Frammenti di Kurdistan
di Linda Dorigo
No Ruz 1395, Sanandaj.
A casa di Hamad c’è un caos totale. Sua moglie è in preda alle pulizie di primavera e sembra impossibile cucinare alcunché.
Ma Naghme riesce comunque a spadellare della carne macinata e contemporaneamente elenca quelle che reputa le grandi differenze tra i curdi iraniani e quelli dell’Iraq. “Noi mangiamo, beviamo, vestiamo in un altro modo.. siamo diversi insomma”. Naghme non è mai stata in Iraq.
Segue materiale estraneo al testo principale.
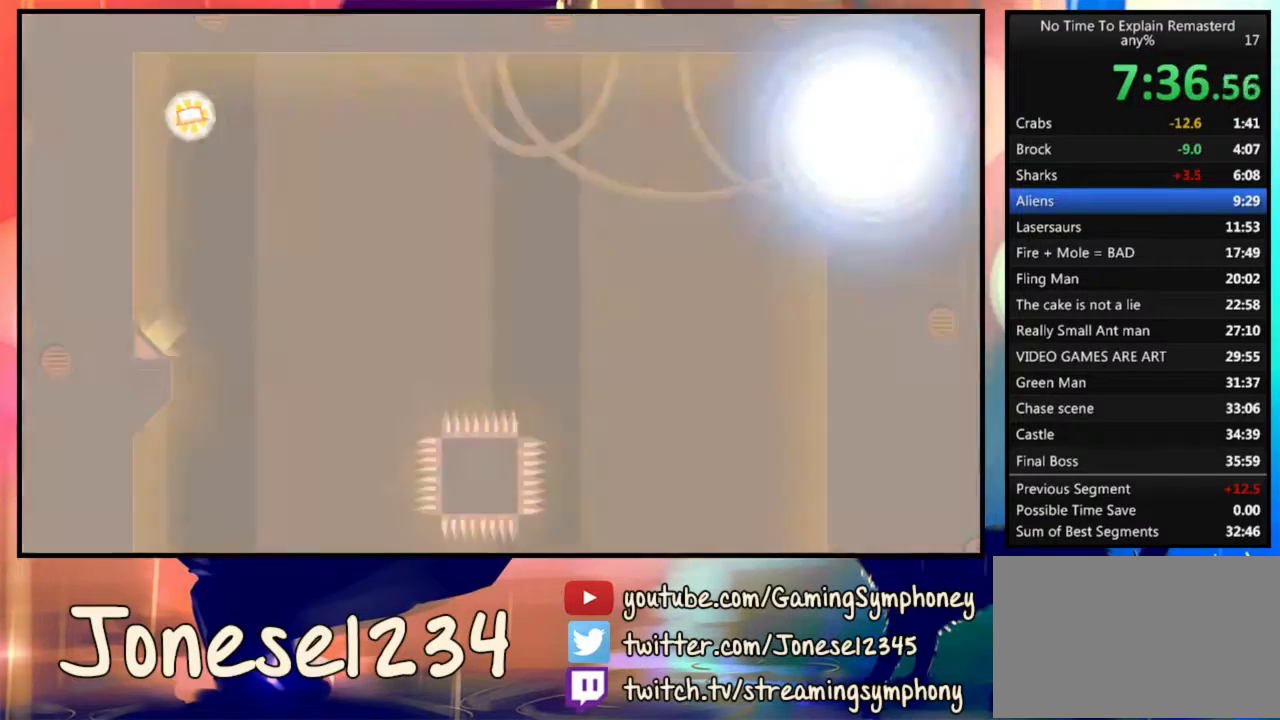
{"keys": [], "mouse": [], "events": []}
Lo ha visto in tv e le immagini devono averla convinta della povertà dei curdi oltre confine. In questa casa le persone sembrano essere state assimilate dalla grande madre persiana.
In verità, in tutte le città del Kurdistan la “curdità” è relegata ai musei, dove le arti e i mestieri sono rappresentati da diafane statue di cera.
Il museo di Sanandaj è un corridoio spartano, dove gli utensili artigianali in vendita al piano di sopra sono messi sottovetro come reperti fossili. Qui una donna cuce piccoli bauli di stoffa vicino alla stufa, e oltre una tenda di vestiti stesi ad asciugare si scorge un giovane che assembla box di legno.
“Questo Paese è spacciato – lamenta Parviz, impiegato in banca, appena fuori dalla Khaneye Kurd, la casa dei curdi – Per trovare qualcuno che indossi i vestiti tradizionali bisogna andare nei villaggi. Lì si che trova la vera anima curda”.